MOSCOW (Reuters) - Allegations that Russia tried to influence the U.S. election in favour of Donald Trump amount to a witch-hunt, the Kremlin said on Monday, in its first reaction to the release of a U.S. intelligence report on the alleged Russian operation.
The report, a redacted version of which was released publicly last week, alleged that Russian President Vladimir Putin directed a cyber campaign aimed at helping Trump beat his rival Hillary Clinton in the race for the White House.
Kremlin spokesman Dmitry Peskov said no new evidence had been produced to show that Russian officials was involved.

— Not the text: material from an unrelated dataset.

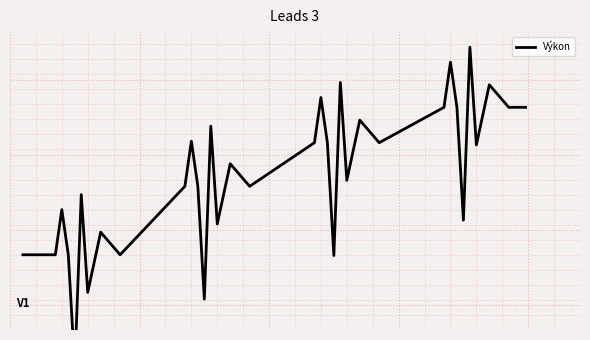

What is the smallest value displayed?

22.2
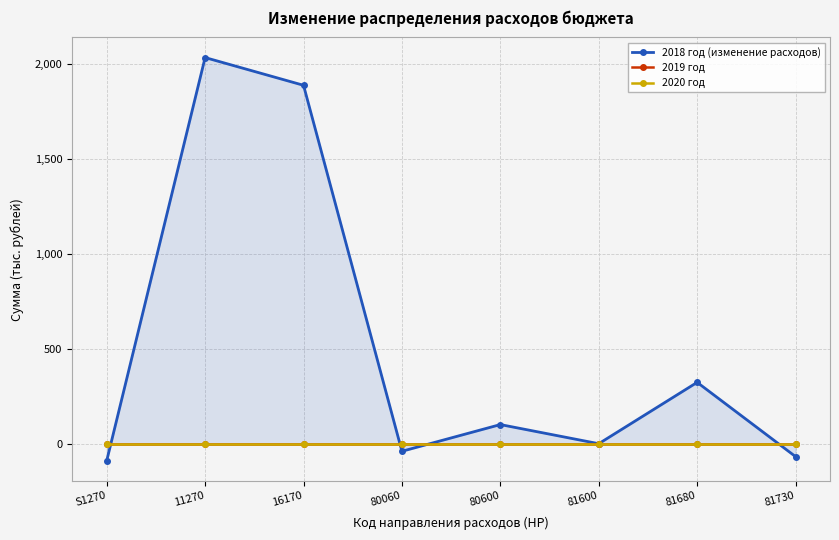

What is the sum of the 2018 год (изменение расходов) values at 11270 and 16170?

3924.5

“We are observing a serious fatigue with these accusations,” Peskov told reporters on a conference call. “It truly is reminiscent of a witch-hunt.”
His words echoed a phrase used by Trump himself, who was quoted as saying in an interview with the New York Times newspaper on Friday that the storm over Russian hacking was a “political witch hunt.”
Peskov, commenting on the U.S. intelligence report, said: “You know, that version of the report that was made public added no substance whatsoever that we can comment on.”
“Groundless accusations which are not supported by anything are being rehearsed in an amateurish, unprofessional way. We don’t know what information they are actually relying on.”
Asked if Putin himself had read a translation of the report, Peskov said there was nothing in the document “that’s worth reading in detail.”
But Peskov said the Kremlin’s position, as in the past, is that it categorically rules out that any Russian official could have been involved in hacking related to the 2016 U.S. presidential election.
Both Trump and Putin have said that they want to restore U.S.-Russian relations, and the Kremlin spokesman indicated that Moscow was looking beyond the hacking row and ahead to the new administration.
Peskov said there had been witch-hunts in the past in U.S. history, but those periods came to an end when what he described as more sober leaders took charge.
Peskov said that once Trump had been inaugurated on Jan. 20, work would begin on finding a date for a first meeting between the Russian and U.S. leaders.
“If some kind of contacts will be planned, then they will be planned extremely painstakingly, carefully, especially since we are talking about contacts following a very tense period in our relations,” he said, referring to disputes between the Kremlin and the Obama administration.